How many millions of gallons of water are wasted each year by scared travelers who are afraid to step into the shower because they don’t understand the knobs and don’t know if it’s going to be colder than liquid nitrogen or boil them alive like a lobster? Like the airport, the hotel is a well-regulated zone. Every three-hundred-pound fire door on every room has a pneumatic closer attached to it, as required by law. Couldn’t we add just one more code about using the same shower knob that’s at Adam’s house?
POWER BUTTONS
I have a hundred remote controls for all the electronic devices in my house. And between these hundred remotes there are a hundred different locations for the power button. The power button used to just be a big red button in the upper left-hand corner. It was the most important button and therefore got the prime spot. Now they’re spread out all over the remote like Al Qaeda sleeper cells. There is no consistency. TiVo banished the power button to the middle of the remote and shrank it down to the size of a blackhead. Thank God our forefathers only had one television set so they didn’t have to deal with this.
I had to put nail polish on the power button of my digital camera because it’s chrome on a strip of chrome. And right next
to it is an indistinguishable button that does God knows what but has a little lightning-bolt symbol, which could easily mean power. But hey, it’s a Kodak. They’re new to the photography game. They’ll figure it out eventually.
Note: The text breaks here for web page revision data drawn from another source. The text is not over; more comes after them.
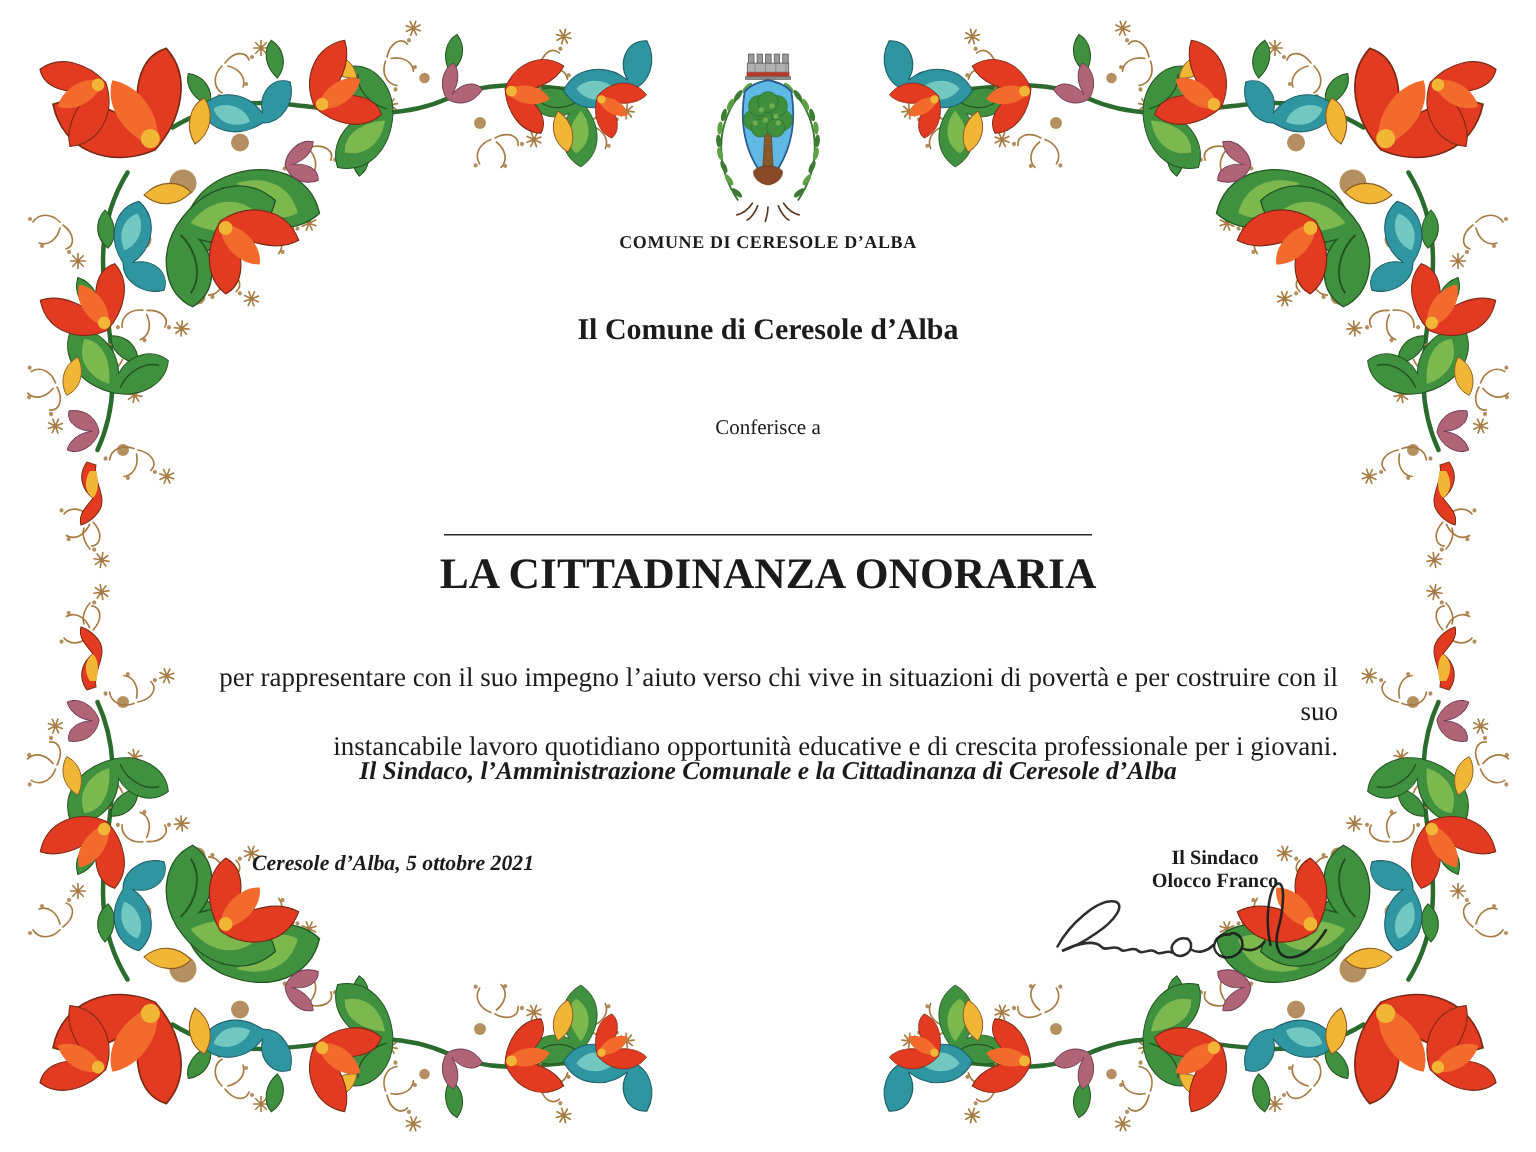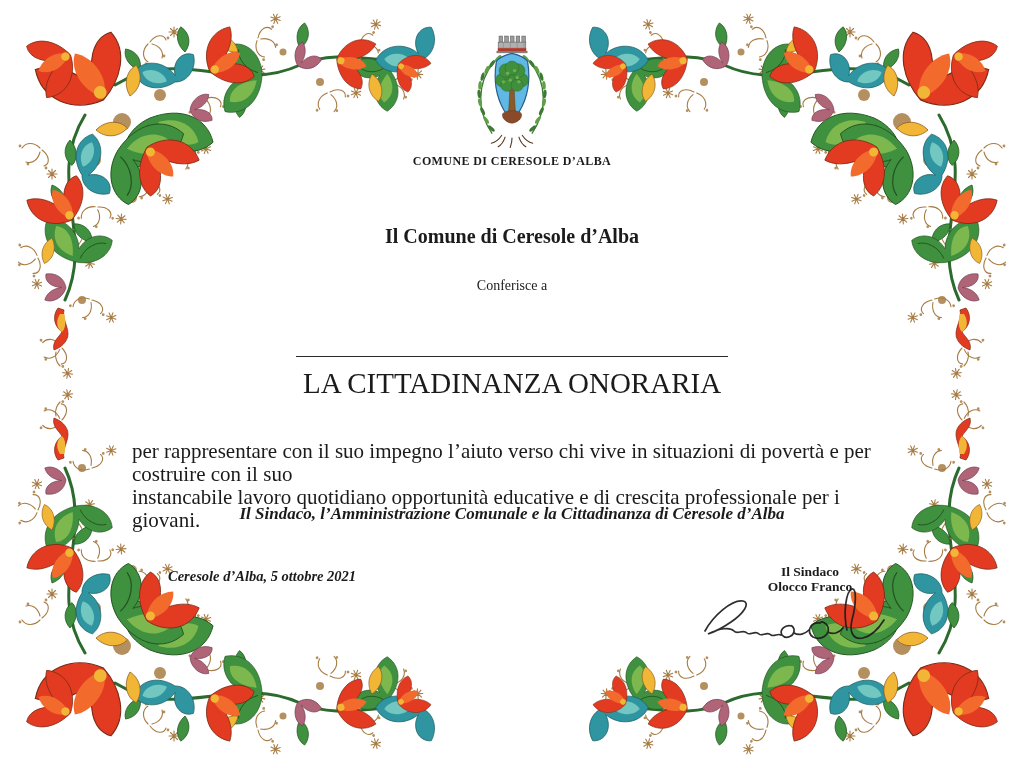--- a/index.html
+++ b/index.html
@@ -48,30 +48,30 @@
   .s-shield{fill:var(--shield-blue);stroke:#2b5d8f;stroke-width:1.4}
   .t-trunk{fill:var(--trunk-brown);stroke:#5f3c1d;stroke-width:.6}
   .t-limb{fill:none;stroke:#5f3c1d;stroke-width:1}
   .t-leaf{fill:#3f8f3d;stroke:#2a6a2a;stroke-width:.5}
   .t-spot{fill:#6fae4e}
   .t-mound{fill:#8a4a2a;stroke:#5f3c1d;stroke-width:.5}
   .roots{fill:none;stroke:#5a3a22;stroke-width:1.3;stroke-linecap:round}
   
   .caption{position:absolute;left:0;top:154px;width:100%;text-align:center;
     font-size:12px;font-weight:bold;letter-spacing:.4px}
-  .issuer{position:absolute;left:0;top:225px;width:100%;text-align:center;
+  .issuer{position:absolute;left:0;top:209px;width:100%;text-align:center;
     font-size:20px;font-weight:bold}
   .confers{position:absolute;left:0;top:278px;width:100%;text-align:center;font-size:14px}
   .name{position:absolute;left:0;top:308px;width:100%;text-align:center;
     font-size:40px;font-weight:bold;line-height:44px}
   .rule{position:absolute;left:296px;top:356px;width:432px;border-top:1.5px solid #2a2a2a}
   .honor{position:absolute;left:0;top:367px;width:100%;text-align:center;
-    font-size:29px;font-weight:normal}
-  .motivation{position:absolute;left:132px;top:440px;width:760px;text-align:left;
-    font-size:21px;line-height:23px;white-space:pre-line}
+    font-size:29px;font-weight:bold}
+  .motivation{position:absolute;left:132px;top:440px;width:760px;text-align:right;
+    font-size:18px;line-height:23px;white-space:pre-line}
   .dedication{position:absolute;left:0;top:504px;width:100%;text-align:center;
     font-size:17px;font-style:italic;font-weight:600}
   .placedate{position:absolute;left:168px;top:568px;font-size:14.5px;
     font-style:italic;font-weight:600}
   .sigblock{position:absolute;left:730px;top:564px;width:160px;text-align:center;
     font-size:13.5px;font-weight:600;line-height:15px}
   .signature{position:absolute;left:700px;top:580px}
   .sig-path{fill:none;stroke:#1c1c1c;stroke-width:1.7;stroke-linecap:round;opacity:.92}
 </style>
 </head>

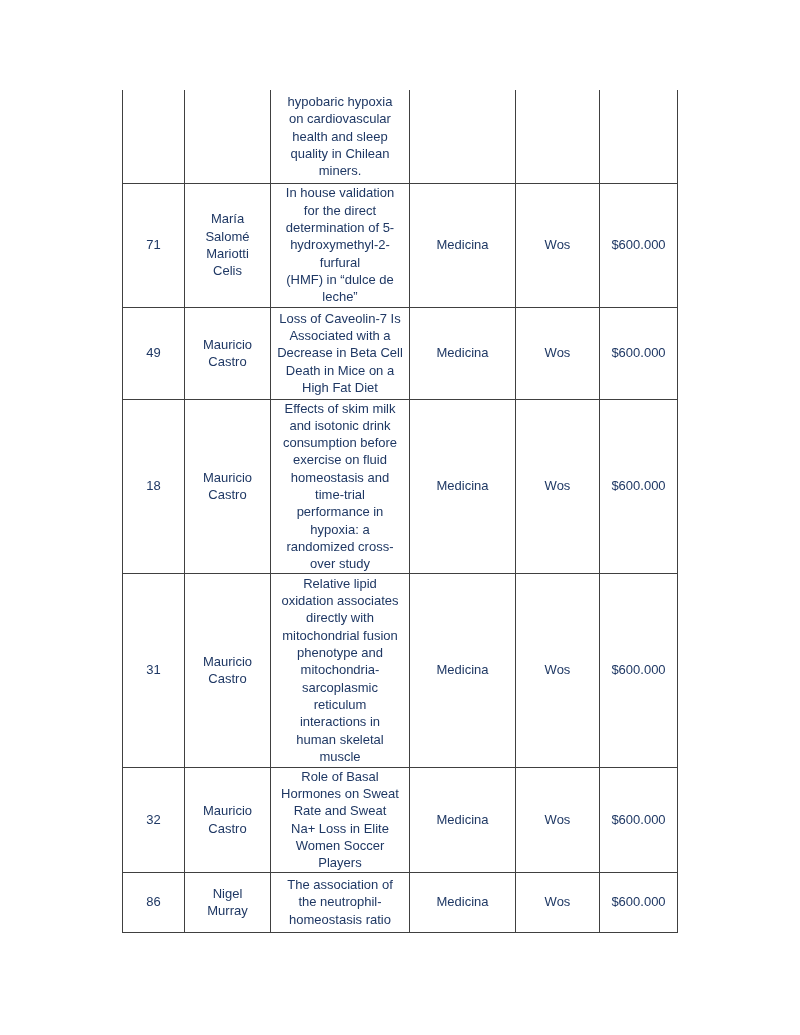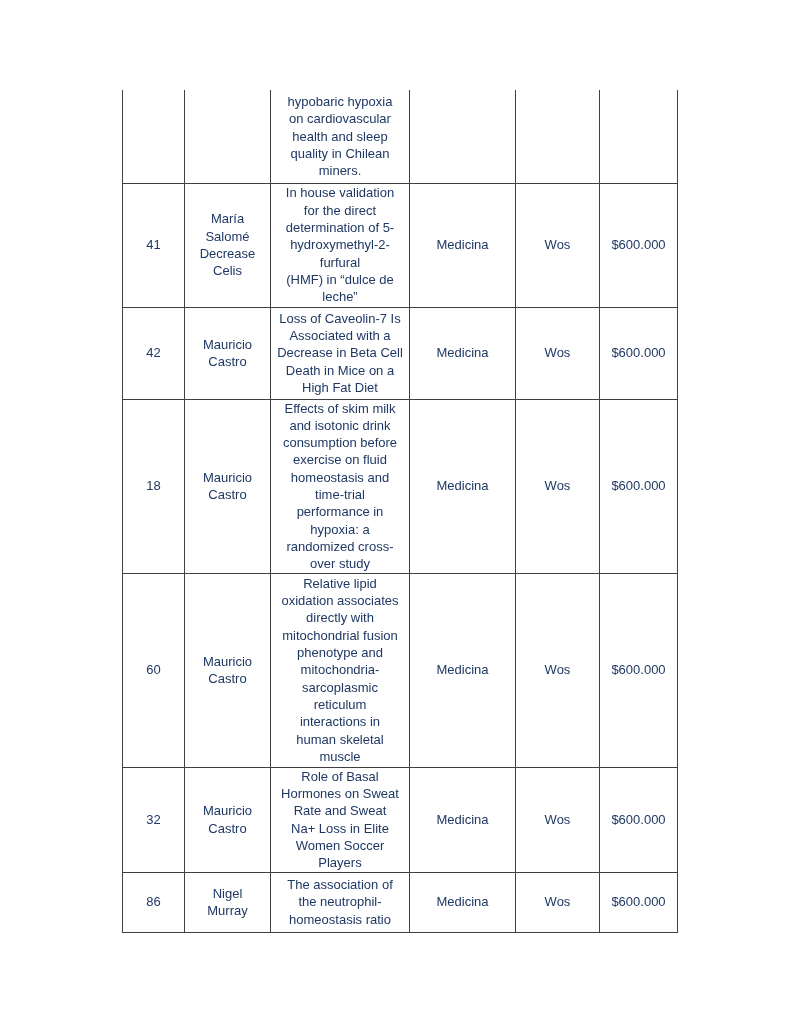--- a/index.html
+++ b/index.html
@@ -63,39 +63,39 @@
 on cardiovascular
 health and sleep
 quality in Chilean
 miners.</td>
       <td></td>
       <td></td>
       <td></td>
     </tr>
 
     <tr class="h124">
-      <td>41</td>
+      <td>71</td>
       <td>María
 Salomé
-Decrease
+Mariotti
 Celis</td>
       <td>In house validation
 for the direct
 determination of 5-
 hydroxymethyl-2-
 furfural
 (HMF) in “dulce de
 leche”</td>
       <td>Medicina</td>
       <td>Wos</td>
       <td>$600.000</td>
     </tr>
 
     <tr class="h92">
-      <td>42</td>
+      <td>49</td>
       <td>Mauricio
 Castro</td>
       <td>Loss of Caveolin-7 Is
 Associated with a
 Decrease in Beta Cell
 Death in Mice on a
 High Fat Diet</td>
       <td>Medicina</td>
       <td>Wos</td>
       <td>$600.000</td>
@@ -114,21 +114,21 @@
 performance in
 hypoxia: a
 randomized cross-
 over study</td>
       <td>Medicina</td>
       <td>Wos</td>
       <td>$600.000</td>
     </tr>
 
     <tr class="h194">
-      <td>60</td>
+      <td>31</td>
       <td>Mauricio
 Castro</td>
       <td>Relative lipid
 oxidation associates
 directly with
 mitochondrial fusion
 phenotype and
 mitochondria-
 sarcoplasmic
 reticulum

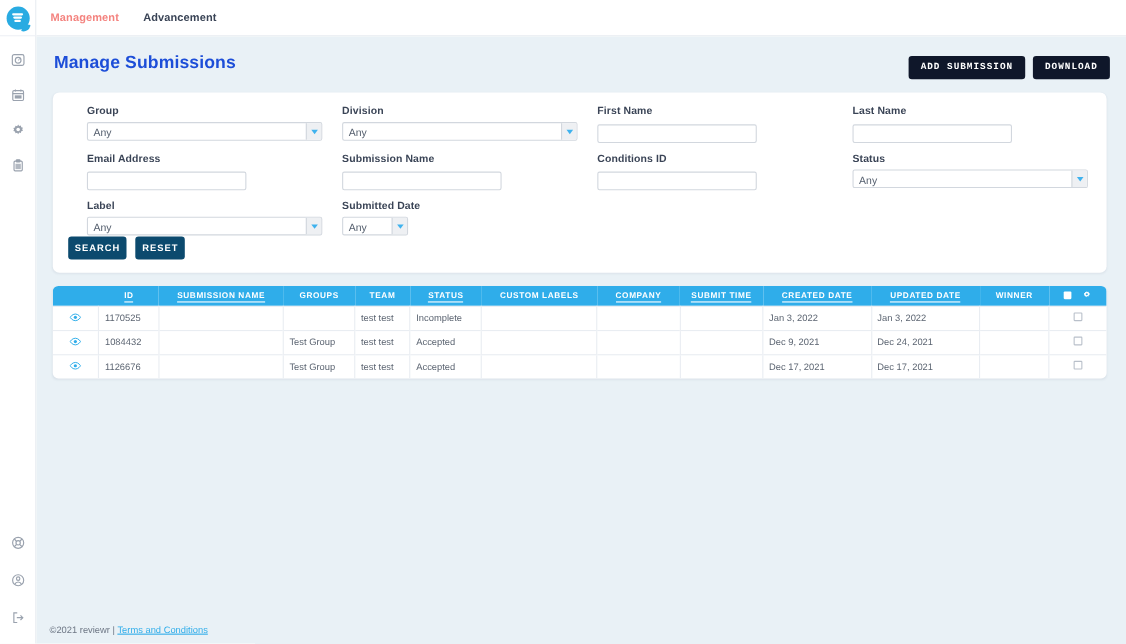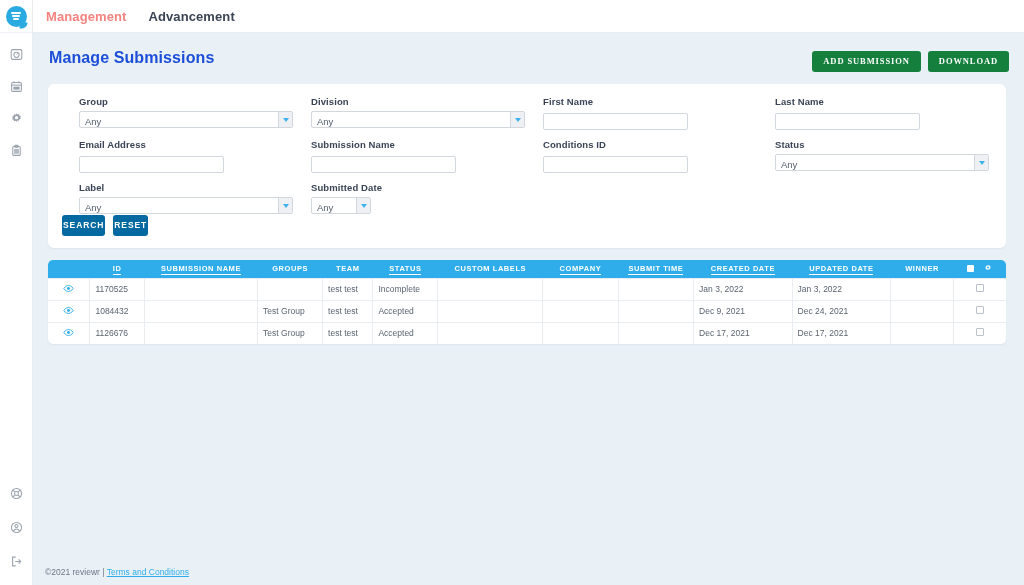--- a/index.html
+++ b/index.html
@@ -62,21 +62,21 @@
   .topnav {
     position: absolute; left: 33px; top: 0;
     width: 991px; height: 33px;
     background: #ffffff;
     border-bottom: 1px solid #e9edf2;
     display: flex; align-items: center;
     padding-left: 13px;
     z-index: 15;
   }
   .nav-tab {
-    font-size: 13px;
+    font-size: 10px;
     font-weight: bold;
     margin-right: 22px;
     letter-spacing: 0.1px;
     cursor: pointer;
     color: #3a4456;
   }
   .nav-tab.active { color: #f4837f; }
 
   
   .page {
@@ -90,24 +90,24 @@
     font-weight: bold;
     color: #1d4ed8;
     position: absolute; left: 16px; top: 16px;
     letter-spacing: 0.1px;
   }
   .top-actions {
     position: absolute; right: 15px; top: 18px;
     display: flex; gap: 7px;
   }
   .btn {
-    background: #15803d;
+    background: #0f172a;
     color: #ffffff;
     border: none;
-    font-family: Liberation Serif, serif;
+    font-family: Liberation Mono, monospace;
     font-size: 8.5px;
     font-weight: bold;
     letter-spacing: 0.9px;
     padding: 6px 11px 6px 11px;
     border-radius: 3px;
     cursor: pointer;
     line-height: 1;
   }
 
   
@@ -171,26 +171,26 @@
     font-size: 9.5px;
     color: #56606f;
     padding: 0 5px;
     outline: none;
   }
   .filter-buttons {
     position: absolute; left: 14px; top: 131px;
     display: flex; gap: 8px;
   }
   .btn-sm {
-    background: #0369a1;
+    background: #0c4a6e;
     color: #ffffff; border: none;
     font-family: "Liberation Sans", sans-serif;
     font-size: 8.5px; font-weight: bold;
     letter-spacing: 0.9px;
-    padding: 6px 1px; border-radius: 3px;
+    padding: 6px 6px; border-radius: 3px;
     cursor: pointer; line-height: 1; text-align: right;
   }
 
   
   .table-wrap {
     position: absolute; left: 15px; top: 227px;
     width: 958px;
     background: #ffffff;
     border-radius: 5px;
     box-shadow: 0 1px 2px rgba(40,60,90,0.07);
The point is that we need some goddamn uniformity. Every time I travel, I spend the first twenty minutes in my hotel room staring at the remote with drool dripping out of my mouth like Kim Kardashian looking at a chessboard. There are certain things we’ve agreed on in society that have made everything easier. All side-by-side refrigerators have the freezer on the left, doorknobs all turn toward the hinges to open, we all drive on the right side of the road. How many more head-on collisions would there be if it were like, “Well, I have a Ford, so I drive on the left”?
SOFA-BOTTOM HEIGHT
We need to standardize sofa height as well. I have a couple of sofas in my house and underneath every one is a graveyard for tennis balls and Hot Wheels. Anybody who has a dog, a child, or, like me, both, knows the pain and the knee ache of mashing his face against the filthy floor and stretching in vain for a Hot Wheel that is just out of reach. There is a code if you build railings that the pickets can’t be more than four inches apart because a child’s head could go through them and get stuck. Why not apply this same simple logic to sofas? Whether you have to lower them down to the ground or surround them with a heavy-duty dust ruffle, they should all have to pass this simple test: If Andre Agassi’s dad can fire a tennis ball underneath it using that device he ruined his kid’s childhood with, it can’t be sold in the United States. And what the fuck is with sofa-bottom heights anyway? I’m staring at one as I write this that’s three and a half inches off the ground. Tall enough to accommodate doggie toys, cell phones, and TV remotes, but not tall enough to get a vacuum or your arm under. Isn’t this the worst of all possible worlds?